Given passage |
Skip to main content

Super Bowl VIII had all the excitement and suspense of a master butcher quartering a steer. The slaughterhouse was Houston's Rice Stadium and the butcher was Miami Quarterback Bob Griese, whose deft dismemberment of the Minnesota Vikings may have had a certain esthetic appeal for serious students of the science of football, but left devotees of drama more than a little bored.

The suspense in the game, which Miami won 24-7, lasted for five minutes and 27 seconds, which was the time it took Griese to march his Dolphins 62 yards in 10 plays after the opening kickoff. Most of the drive was predicated on the ability of the Miami offensive line to shunt aside the Minnesota defenders, especially Middle Linebacker Jeff Siemon, who was attacked by a bewildering variety of blockers.

Griese wound up his opening salvo by turning a Minnesota ploy against the Vikings. With a first and goal on the Minnesota five-yard line, he forsook power for finesse. The two excellent Dolphin guards—Bob Kuechenberg and Larry Little—pulled and took off in tandem to their right. The Viking line, keying on the guards and reading sweep, went with them and Griese handed the ball to Larry Csonka (see cover), who ambled through the hole created by the absence of Minnesota's left tackle, Gary Larsen. It was a clever call and a cleanly performed play and it was archetypical of the way the Dolphins executed their appointed tasks—and their opponents—throughout the chill, foggy afternoon.

When the Vikings took over following the Miami touchdown, they ran three ineffectual plays, had to punt and the Dolphins sliced them up again, using 10 plays to go 56 yards at an expenditure of five minutes and 46 seconds. This time Jim Kiick thrust over from the one.

Griese threw two passes in each of the drives. The Miami game plan was not based on throwing the ball; it was founded primarily on clearing out the middle of the Minnesota defensive line and handing the ball to Csonka. Given a Csonka to lug the ball 33 times and rumble for 145 yards, it made a lot of sense.

Information |
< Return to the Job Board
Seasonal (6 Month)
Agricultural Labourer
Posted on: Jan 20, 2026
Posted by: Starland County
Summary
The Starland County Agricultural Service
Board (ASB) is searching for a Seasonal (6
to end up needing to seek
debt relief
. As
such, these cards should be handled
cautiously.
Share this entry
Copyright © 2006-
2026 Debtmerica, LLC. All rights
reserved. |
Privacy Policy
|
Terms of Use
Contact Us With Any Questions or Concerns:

Exercises |
A. Reproduce the part of the Super Bowl VIII article that begins at the words "Griese threw two" and stops after "lot of sense.".
B. Summarize the Super Bowl VIII article in two sentences.
Rely only on the text, not on the records.

Response list |
A.
Griese threw two passes in each of the drives. The Miami game plan was not based on throwing the ball; it was founded primarily on clearing out the middle of the Minnesota defensive line and handing the ball to Csonka. Given a Csonka to lug the ball 33 times and rumble for 145 yards, it made a lot of sense.

B. Miami beat Minnesota 24-7 in Super Bowl VIII at Houston's Rice Stadium, where Quarterback Bob Griese's opening 62-yard touchdown drive ended the suspense and a second long drive soon followed. The Dolphins' plan was to clear out the middle of the Vikings' defensive line and hand the ball to Larry Csonka, who carried 33 times for 145 yards, while Griese threw only two passes in each of those drives.